About a week an a half ago it was a Thursday everything was well for the most part. One of my Admins says he was getting errors in exchange system manger when trying to click on objects. The first thing I think was hmm... How long has that server been up and running? You know the usual thought when something goes wrong in a windows environment. So I check my outlook to see if emails were flowing and it was fine. It was already after 9am so rebooting the server to clean up errors wasn't an option at that point. I make a self note to reboot the server in the morning. A few hours pass by and I get a call from our overseas office asking if we are having issues with emails. I log into exchange and the server seems fine.
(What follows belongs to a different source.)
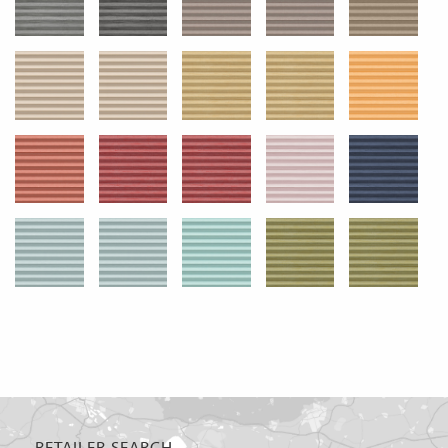
RETAILER SEARCH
No errors on the screen, task manager clear, no memory leaks and nothing frozen. As soon as I get off the phone I get calls from users saying they are getting email bounce backs. I then know something is wrong. I run into the server to see what is going on again. NOTHING! All looks fine from the typical admin perspective. So to not waste time I reboot the server. Once I did that NONE of the exchange services started. I tried to start them manually and no joy. So I knew something was wrong. I did nothing in exchange for weeks how could all of a sudden something just happen. I call back the overseas office to tell them yes we are having a problem how did you notice to problem. They say they have a consultant in installing Intellysync software on their end and they said they did nothing to anything else. So I called Microsoft. Hours roll by after explaining the problem. These were what seemed to be text book guys and went by the book. Little errors in AD these guys wanted to stray from the matter at hand and resolve them first. We did have a DC error but it was a rogue DC acting up BUT not affecting AD itself. These guys spent a few hours on that alone and I had to basically tell them we are going to demote this DC get it offline and continue with the matter at hand. It's only been 6 hours that I was on the phone.
To make a long story short. The permissions for exchange site name and anywhere that inherited these permissions were stripped somehow. We had to add them back one by one and even when we finished doing this the services still would not start. The phone call was already at 7.5 hours and it this time the MS tech decided to say lets reinstall exchange. I'm like WHAT! He says it again but we will select reinstall from the drop down box. Basically we did reinstall exchange right on top of the current install, wiping out the service pack as well. After the install we went ahead and reinstall the service pack too. After this we attempted to restart the services and they came up. I rebooted the server to make sure the service started themselves and they did.
After 8 hours the problem was finally resolved. No one still knows why these permissions were stripped out but I have my suspicions.
3 comments:
Nice. It's nice to know that I'm not the only one that occasionally sees the MS gremlin.
At a school district I helped with over the summer, the one admin sat down and went to log in as the main domain admin logon, and it would not let him login. The account wasn't locked or anything. They weren't able to do anything untill he set the password with the old one again, then it worked. I've seen alot of strange errors when it comes to AD. The weirdest is both sites (big installed, one 500+ computers, the other several thousand), all of the sudden a computer will lose its association with the domain, and cannot logon untill it is re-joined. Doesn't matter if Deepfreeze is on the machine or not. YAy for the Microsoft Feature!
We get the can't login issue here a few times as well. when my guys are on the floor they call me up and tell me that the workstation can't login not even with Admin. I just tell them to take the workstation off the domain and rejoin it. I'm so immune to that problem now that I categorize it with rebooting to solve other problems. LOL!